## About this task:
Write out every listing below word for word, leaving the pictures out of your answer.
___ Records shown ___
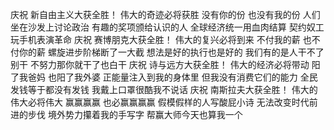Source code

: 庆祝 新自由主义大获全胜！
伟大的奇迹必将获胜
没有你的份 也没有我的份
人们坐在沙发上讨论政治
有趣的奖项颁给认识的人
全球经济统一用血肉结算
契约奴工玩手机表演革命
庆祝 赛博朋克大获全胜！
伟大的复兴必将到来
不付我的薪 也不付你的薪
螺旋进步阶梯断了一大截
想法是好的执行也是好的
我们有的是人干不了别干
不努力那你就干了也白干
庆祝 诗与远方大获全胜！
伟大的经济必将带动
阳了我爸妈 也阳了我外婆
正能量注入到我的身体里
但我没有消费它们的能力
全民发钱等于都没有发钱
我戴上口罩很酷我不说话
庆祝 南斯拉夫大获全胜！
伟大的伟大必将伟大
赢赢赢赢 也必赢赢赢赢
假模假样的人写酸屁小诗
无法改变时代前进的步伐
境外势力攥着我的手写字
帮赢大师今天也算我一个
<!-- ##{"timestamp":1686052654}## -->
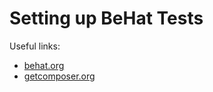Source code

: Setting up BeHat Tests
======================

Useful links:

* [behat.org](http://behat.org)
* [getcomposer.org](http://composer.org)
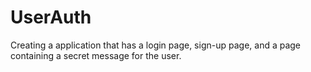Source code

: # UserAuth

Creating a application that has a login page, sign-up page, and a page containing a secret message for the user.
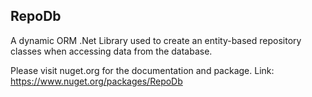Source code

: ## RepoDb

A dynamic ORM .Net Library used to create an entity-based repository classes when accessing data from the database.

Please visit nuget.org for the documentation and package.
Link: https://www.nuget.org/packages/RepoDb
___
## Result for this exercise:
Source code

: 庆祝 新自由主义大获全胜！
伟大的奇迹必将获胜
没有你的份 也没有我的份
人们坐在沙发上讨论政治
有趣的奖项颁给认识的人
全球经济统一用血肉结算
契约奴工玩手机表演革命
庆祝 赛博朋克大获全胜！
伟大的复兴必将到来
不付我的薪 也不付你的薪
螺旋进步阶梯断了一大截
想法是好的执行也是好的
我们有的是人干不了别干
不努力那你就干了也白干
庆祝 诗与远方大获全胜！
伟大的经济必将带动
阳了我爸妈 也阳了我外婆
正能量注入到我的身体里
但我没有消费它们的能力
全民发钱等于都没有发钱
我戴上口罩很酷我不说话
庆祝 南斯拉夫大获全胜！
伟大的伟大必将伟大
赢赢赢赢 也必赢赢赢赢
假模假样的人写酸屁小诗
无法改变时代前进的步伐
境外势力攥着我的手写字
帮赢大师今天也算我一个
<!-- ##{"timestamp":1686052654}## -->
Source code

: Setting up BeHat Tests
======================

Useful links:

* [behat.org](http://behat.org)
* [getcomposer.org](http://composer.org)
Source code

: # UserAuth

Creating a application that has a login page, sign-up page, and a page containing a secret message for the user.
Source code

: ## RepoDb

A dynamic ORM .Net Library used to create an entity-based repository classes when accessing data from the database.

Please visit nuget.org for the documentation and package.
Link: https://www.nuget.org/packages/RepoDb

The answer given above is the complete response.